Build Axon model for span scoring.

enumerate_and_prune(lstm_outputs, opts \\ [])

Enumerate all possible spans and prune to top-K.

enumerate_spans(lstm_outputs, max_length)

Enumerate all spans up to max_length.

span_representation(lstm_outputs, start_idx, end_idx, width_embeddings \\ nil)

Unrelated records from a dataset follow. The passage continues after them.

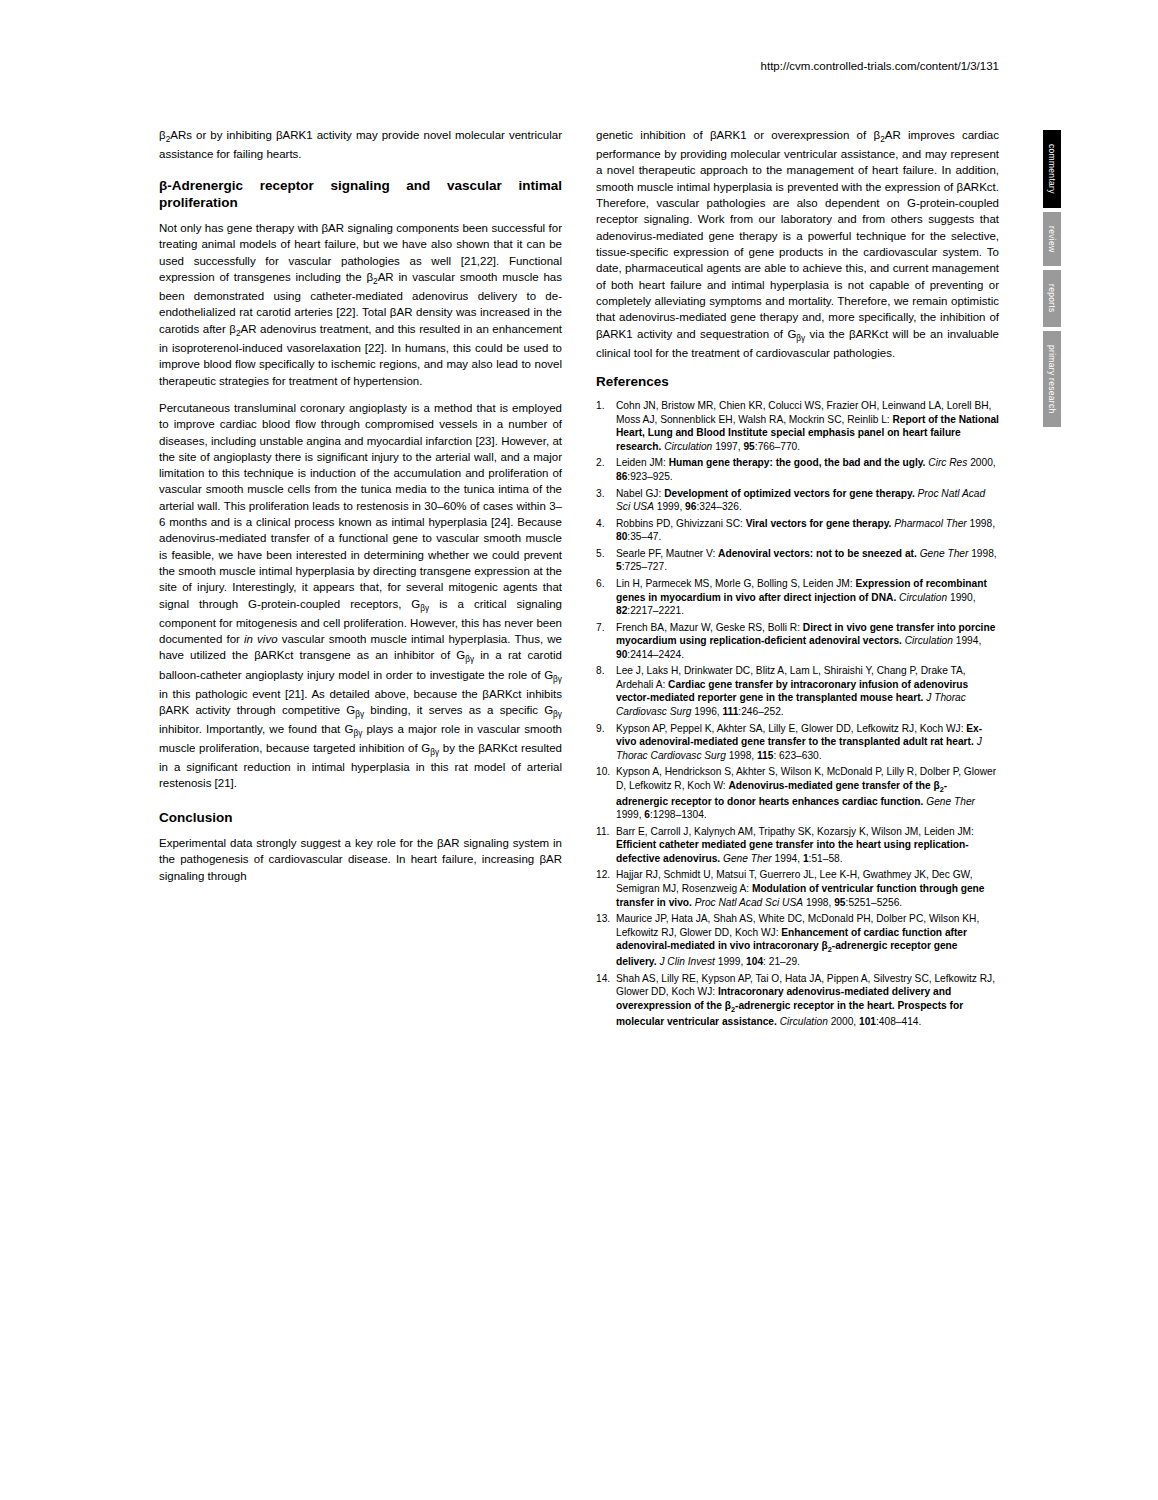http://cvm.controlled-trials.com/content/1/3/131
commentary
review
reports
primary research
β2ARs or by inhibiting βARK1 activity may provide novel molecular ventricular assistance for failing hearts.
β-Adrenergic receptor signaling and vascular intimal proliferation
Not only has gene therapy with βAR signaling components been successful for treating animal models of heart failure, but we have also shown that it can be used successfully for vascular pathologies as well [21,22]. Functional expression of transgenes including the β2AR in vascular smooth muscle has been demonstrated using catheter-mediated adenovirus delivery to de-endothelialized rat carotid arteries [22]. Total βAR density was increased in the carotids after β2AR adenovirus treatment, and this resulted in an enhancement in isoproterenol-induced vasorelaxation [22]. In humans, this could be used to improve blood flow specifically to ischemic regions, and may also lead to novel therapeutic strategies for treatment of hypertension.
Percutaneous transluminal coronary angioplasty is a method that is employed to improve cardiac blood flow through compromised vessels in a number of diseases, including unstable angina and myocardial infarction [23]. However, at the site of angioplasty there is significant injury to the arterial wall, and a major limitation to this technique is induction of the accumulation and proliferation of vascular smooth muscle cells from the tunica media to the tunica intima of the arterial wall. This proliferation leads to restenosis in 30–60% of cases within 3–6 months and is a clinical process known as intimal hyperplasia [24]. Because adenovirus-mediated transfer of a functional gene to vascular smooth muscle is feasible, we have been interested in determining whether we could prevent the smooth muscle intimal hyperplasia by directing transgene expression at the site of injury. Interestingly, it appears that, for several mitogenic agents that signal through G-protein-coupled receptors, Gβγ is a critical signaling component for mitogenesis and cell proliferation. However, this has never been documented for in vivo vascular smooth muscle intimal hyperplasia. Thus, we have utilized the βARKct transgene as an inhibitor of Gβγ in a rat carotid balloon-catheter angioplasty injury model in order to investigate the role of Gβγ in this pathologic event [21]. As detailed above, because the βARKct inhibits βARK activity through competitive Gβγ binding, it serves as a specific Gβγ inhibitor. Importantly, we found that Gβγ plays a major role in vascular smooth muscle proliferation, because targeted inhibition of Gβγ by the βARKct resulted in a significant reduction in intimal hyperplasia in this rat model of arterial restenosis [21].
Conclusion
Experimental data strongly suggest a key role for the βAR signaling system in the pathogenesis of cardiovascular disease. In heart failure, increasing βAR signaling through
genetic inhibition of βARK1 or overexpression of β2AR improves cardiac performance by providing molecular ventricular assistance, and may represent a novel therapeutic approach to the management of heart failure. In addition, smooth muscle intimal hyperplasia is prevented with the expression of βARKct. Therefore, vascular pathologies are also dependent on G-protein-coupled receptor signaling. Work from our laboratory and from others suggests that adenovirus-mediated gene therapy is a powerful technique for the selective, tissue-specific expression of gene products in the cardiovascular system. To date, pharmaceutical agents are able to achieve this, and current management of both heart failure and intimal hyperplasia is not capable of preventing or completely alleviating symptoms and mortality. Therefore, we remain optimistic that adenovirus-mediated gene therapy and, more specifically, the inhibition of βARK1 activity and sequestration of Gβγ via the βARKct will be an invaluable clinical tool for the treatment of cardiovascular pathologies.
References
Cohn JN, Bristow MR, Chien KR, Colucci WS, Frazier OH, Leinwand LA, Lorell BH, Moss AJ, Sonnenblick EH, Walsh RA, Mockrin SC, Reinlib L: Report of the National Heart, Lung and Blood Institute special emphasis panel on heart failure research. Circulation 1997, 95:766–770.
Leiden JM: Human gene therapy: the good, the bad and the ugly. Circ Res 2000, 86:923–925.
Nabel GJ: Development of optimized vectors for gene therapy. Proc Natl Acad Sci USA 1999, 96:324–326.
Robbins PD, Ghivizzani SC: Viral vectors for gene therapy. Pharmacol Ther 1998, 80:35–47.
Searle PF, Mautner V: Adenoviral vectors: not to be sneezed at. Gene Ther 1998, 5:725–727.
Lin H, Parmecek MS, Morle G, Bolling S, Leiden JM: Expression of recombinant genes in myocardium in vivo after direct injection of DNA. Circulation 1990, 82:2217–2221.
French BA, Mazur W, Geske RS, Bolli R: Direct in vivo gene transfer into porcine myocardium using replication-deficient adenoviral vectors. Circulation 1994, 90:2414–2424.
Lee J, Laks H, Drinkwater DC, Blitz A, Lam L, Shiraishi Y, Chang P, Drake TA, Ardehali A: Cardiac gene transfer by intracoronary infusion of adenovirus vector-mediated reporter gene in the transplanted mouse heart. J Thorac Cardiovasc Surg 1996, 111:246–252.
Kypson AP, Peppel K, Akhter SA, Lilly E, Glower DD, Lefkowitz RJ, Koch WJ: Ex-vivo adenoviral-mediated gene transfer to the transplanted adult rat heart. J Thorac Cardiovasc Surg 1998, 115: 623–630.
Kypson A, Hendrickson S, Akhter S, Wilson K, McDonald P, Lilly R, Dolber P, Glower D, Lefkowitz R, Koch W: Adenovirus-mediated gene transfer of the β2-adrenergic receptor to donor hearts enhances cardiac function. Gene Ther 1999, 6:1298–1304.
Barr E, Carroll J, Kalynych AM, Tripathy SK, Kozarsjy K, Wilson JM, Leiden JM: Efficient catheter mediated gene transfer into the heart using replication-defective adenovirus. Gene Ther 1994, 1:51–58.
Hajjar RJ, Schmidt U, Matsui T, Guerrero JL, Lee K-H, Gwathmey JK, Dec GW, Semigran MJ, Rosenzweig A: Modulation of ventricular function through gene transfer in vivo. Proc Natl Acad Sci USA 1998, 95:5251–5256.
Maurice JP, Hata JA, Shah AS, White DC, McDonald PH, Dolber PC, Wilson KH, Lefkowitz RJ, Glower DD, Koch WJ: Enhancement of cardiac function after adenoviral-mediated in vivo intracoronary β2-adrenergic receptor gene delivery. J Clin Invest 1999, 104: 21–29.
Shah AS, Lilly RE, Kypson AP, Tai O, Hata JA, Pippen A, Silvestry SC, Lefkowitz RJ, Glower DD, Koch WJ: Intracoronary adenovirus-mediated delivery and overexpression of the β2-adrenergic receptor in the heart. Prospects for molecular ventricular assistance. Circulation 2000, 101:408–414.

Compute span representation from LSTM states.

Types

span()

@type span() :: %{
  start_idx: non_neg_integer(),
  end_idx: non_neg_integer(),
  score: float(),
  representation: Nx.Tensor.t()
}

Functions

build_span_scorer(opts \\ [])

Build Axon model for span scoring.

Parameters

opts - Model options

Options

:hidden_dim - LSTM hidden dimension (default: 256)
:width_emb_dim - Width embedding dimension (default: 20)
:scorer_hidden - Scorer hidden layers (default: [256, 128])
:dropout - Dropout rate (default: 0.3)

Returns

Axon model

enumerate_and_prune(lstm_outputs, opts \\ [])

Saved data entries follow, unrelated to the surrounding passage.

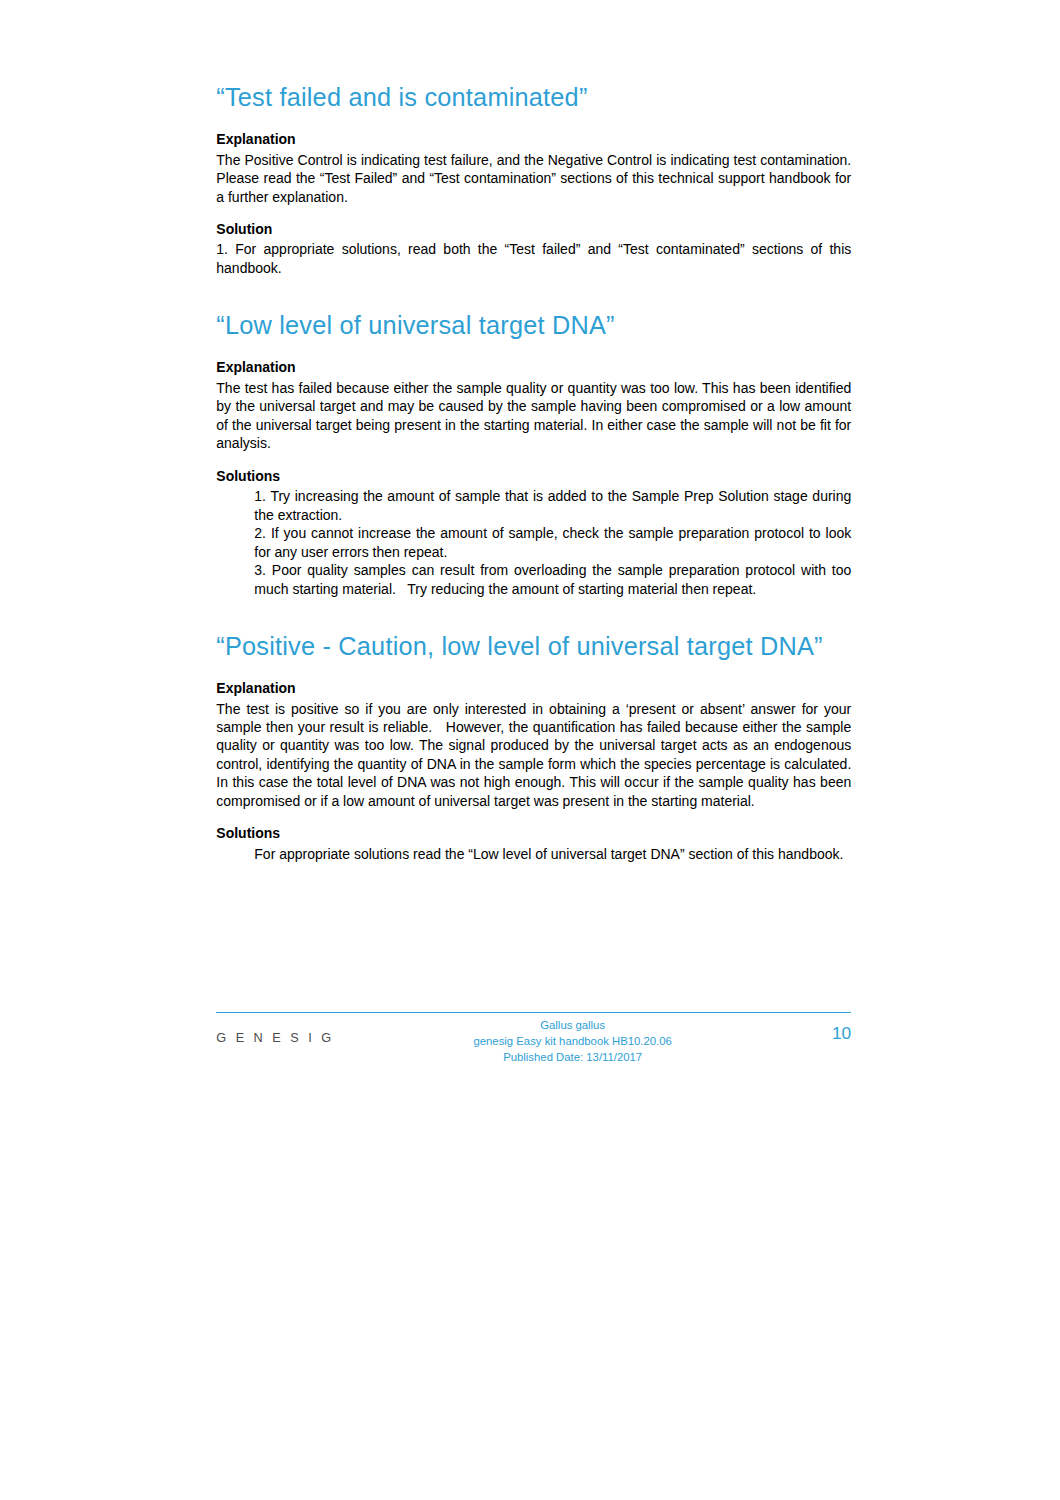“Test failed and is contaminated”
Explanation
The Positive Control is indicating test failure, and the Negative Control is indicating test contamination. Please read the “Test Failed” and “Test contamination” sections of this technical support handbook for a further explanation.
Solution
1. For appropriate solutions, read both the “Test failed” and “Test contaminated” sections of this handbook.
“Low level of universal target DNA”
Explanation
The test has failed because either the sample quality or quantity was too low. This has been identified by the universal target and may be caused by the sample having been compromised or a low amount of the universal target being present in the starting material. In either case the sample will not be fit for analysis.
Solutions
1. Try increasing the amount of sample that is added to the Sample Prep Solution stage during the extraction.
2. If you cannot increase the amount of sample, check the sample preparation protocol to look for any user errors then repeat.
3. Poor quality samples can result from overloading the sample preparation protocol with too much starting material. Try reducing the amount of starting material then repeat.
“Positive - Caution, low level of universal target DNA”
Explanation
The test is positive so if you are only interested in obtaining a ‘present or absent’ answer for your sample then your result is reliable. However, the quantification has failed because either the sample quality or quantity was too low. The signal produced by the universal target acts as an endogenous control, identifying the quantity of DNA in the sample form which the species percentage is calculated. In this case the total level of DNA was not high enough. This will occur if the sample quality has been compromised or if a low amount of universal target was present in the starting material.
Solutions
For appropriate solutions read the “Low level of universal target DNA” section of this handbook.
G E N E S I G
Gallus gallus
genesig Easy kit handbook HB10.20.06
Published Date: 13/11/2017
10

@spec enumerate_and_prune(
  Nx.Tensor.t(),
  keyword()
) :: {:ok, [span()]}

Enumerate all possible spans and prune to top-K.

Parameters

lstm_outputs - LSTM hidden states [seq_len, hidden_dim]
opts - Options

Options

:max_length - Maximum span length in tokens (default: 10)
:top_k - Number of spans to keep per sentence (default: 50)
:scorer_model - Trained span scorer model (optional)
:scorer_params - Scorer parameters (optional)

Returns

{:ok, spans} - List of top-K scored spans

enumerate_spans(lstm_outputs, max_length)

@spec enumerate_spans(Nx.Tensor.t(), pos_integer()) :: [
  {non_neg_integer(), non_neg_integer()}
]

Enumerate all spans up to max_length.

Returns list of span indices: [{start, end}, ...]

span_representation(lstm_outputs, start_idx, end_idx, width_embeddings \\ nil)

@spec span_representation(
  Nx.Tensor.t(),
  non_neg_integer(),
  non_neg_integer(),
  Nx.Tensor.t() | nil
) :: Nx.Tensor.t()

Compute span representation from LSTM states.

Representation is concatenation of:

Start state
End state
Attention-weighted average over span
Span width embedding

Parameters

lstm_outputs - LSTM hidden states [seq_len, hidden_dim]
start_idx - Start index
end_idx - End index (inclusive)
width_embeddings - Optional width embedding tensor [max_width, width_dim]

Returns

Span representation tensor [span_dim]